No one wants to see a friend suffering from grief but when our friend has lost someone they care deeply about they will have to grieve. Grieving is the natural emotional response to loss. It’s a painful emotion to observe in anyone but even more so when it’s our friend.
No one wants to see a friend sad. It’s instinctual that we wish to ease their pain. Sometimes, because we cannot change the fact that someone has died, we feel we cannot be helpful. While it is true we cannot bring the deceased person back to our grieving friend; we can ease our friend’s distress. Here are a few suggestions on how to go about it.
First, be empathic by staying present to them and being aware of their body language and sighs, their words or even their lack of words. Also, make every effort to get to your friend as soon as you can after hearing of his or her loss particularly if the person who has died was a significant part of your friend’s life.
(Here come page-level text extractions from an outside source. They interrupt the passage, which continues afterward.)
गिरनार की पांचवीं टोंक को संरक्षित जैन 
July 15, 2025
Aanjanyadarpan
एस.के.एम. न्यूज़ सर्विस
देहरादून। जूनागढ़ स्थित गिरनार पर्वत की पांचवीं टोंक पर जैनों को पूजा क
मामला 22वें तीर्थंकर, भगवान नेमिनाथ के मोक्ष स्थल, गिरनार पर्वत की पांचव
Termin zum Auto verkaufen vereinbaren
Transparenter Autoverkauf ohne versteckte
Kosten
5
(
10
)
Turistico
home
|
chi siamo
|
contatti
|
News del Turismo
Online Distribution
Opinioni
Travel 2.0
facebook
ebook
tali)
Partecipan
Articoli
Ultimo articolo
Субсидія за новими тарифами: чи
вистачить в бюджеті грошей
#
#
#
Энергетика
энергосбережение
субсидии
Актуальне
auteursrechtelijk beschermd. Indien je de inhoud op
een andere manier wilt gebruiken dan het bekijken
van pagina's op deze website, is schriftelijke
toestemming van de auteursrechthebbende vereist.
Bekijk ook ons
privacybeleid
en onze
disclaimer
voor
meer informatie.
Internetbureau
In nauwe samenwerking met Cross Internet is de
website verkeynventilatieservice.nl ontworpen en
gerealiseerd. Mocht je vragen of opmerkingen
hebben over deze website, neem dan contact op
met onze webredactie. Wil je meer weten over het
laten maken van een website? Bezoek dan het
Second, attend the service or memorial. Normally there is a viewing the night before or on the day of the service. Make a concerted to get there because your bereaved friend will always remember who took the time to come and who didn’t.
Third, say sensitive things while reminding your friend of meaningful times with the lost one. For example, “Marilyn, your mom was so funny. I remember when we were kids and she dressed up as an elf every year during the holiday. I’m so sorry for your loss.” Or, “Joe, your dad was the most patient man I ever knew. I remember how he took care of your mother after her stroke. Such loyalty and devotion he gave to her.”
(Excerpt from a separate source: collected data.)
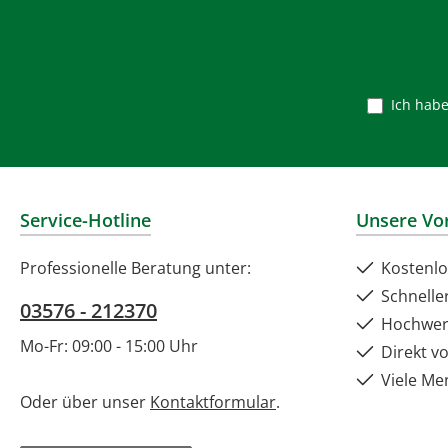
dur
Vitami
H
Desw
Ich hab
e
Anw
auftr
Service-Hotline
Unsere Vor
Aqua,
Iso
Professionelle Beratung unter:
Kostenlo
Po
Schnelle
St
03576 - 212370
Hochwer
Parf
Mo-Fr: 09:00 - 15:00 Uhr
Direkt v
G
Barba
Viele Me
Oder über unser
Kontaktformular
.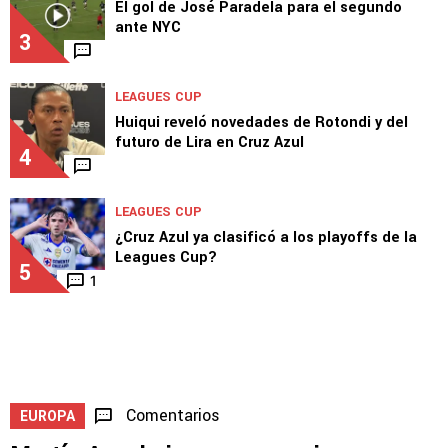
triunfo de Cruz Azul en Leagues Cup
2
LEAGUES CUP
El gol de José Paradela para el segundo
ante NYC
3
LEAGUES CUP
Huiqui reveló novedades de Rotondi y del
futuro de Lira en Cruz Azul
4
LEAGUES CUP
¿Cruz Azul ya clasificó a los playoffs de la
Leagues Cup?
5
1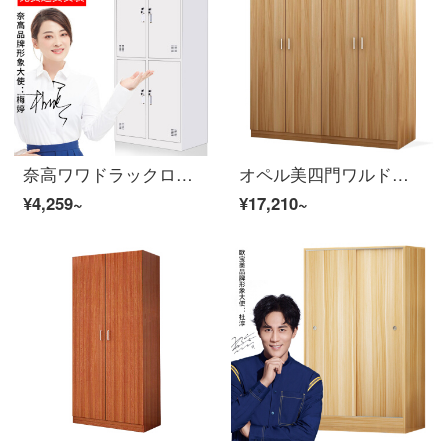
奈高ワワドラックロッカーロッカー4ドアワルドラックブブ
オペル美四門ワルドロワーの社員寮箪笥浅胡桃色
¥4,259~
¥17,210~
Fourth, take your friend’s hand, touch them on the shoulder and hug them. Their body hurts now because it is aching with the absence of the lost person and your compassionate touch will be comforting.
Fifth, tell them you will be there for them no matter how long they are grieving. You see, the world wants us to hurry up and get on with things. This demand – whether from society or others in your friend’s life – doesn’t work with the grieving process because loss, as love, is embedded deep in our souls and it cannot be rushed.
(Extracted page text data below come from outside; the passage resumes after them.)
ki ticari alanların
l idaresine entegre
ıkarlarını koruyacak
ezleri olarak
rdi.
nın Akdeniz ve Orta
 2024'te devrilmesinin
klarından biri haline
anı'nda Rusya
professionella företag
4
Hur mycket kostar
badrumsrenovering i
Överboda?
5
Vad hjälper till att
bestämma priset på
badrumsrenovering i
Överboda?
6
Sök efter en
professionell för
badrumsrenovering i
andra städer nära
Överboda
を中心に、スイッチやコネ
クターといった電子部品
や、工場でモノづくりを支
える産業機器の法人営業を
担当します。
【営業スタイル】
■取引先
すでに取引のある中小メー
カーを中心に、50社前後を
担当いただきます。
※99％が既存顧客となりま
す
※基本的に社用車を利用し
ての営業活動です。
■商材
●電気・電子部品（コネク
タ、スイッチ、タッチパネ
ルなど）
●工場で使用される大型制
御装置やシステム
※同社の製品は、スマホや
Sixth, send a card or note every few weeks or shoot out a short email telling them you are thinking about them or praying for them. A pot of soup left by their door in a cooler would also be appreciated.
Seventh, remove from your speech this sentence, “I know how you feel.” No one really knows how we feel even when the circumstances are similar; because each of us is unique with our own feelings.
Eighth, remember the Beatitude, “Blessed are they who mourn for they shall be comforted” or St. Francis of Assisi’s eternal message, “Where there is despair, hope.”
My parting thought on how to comfort a friend who is grieving is to give them the hope that they will make it, the consolation that you will help them in any way you can and the knowledge that you are only a phone call away.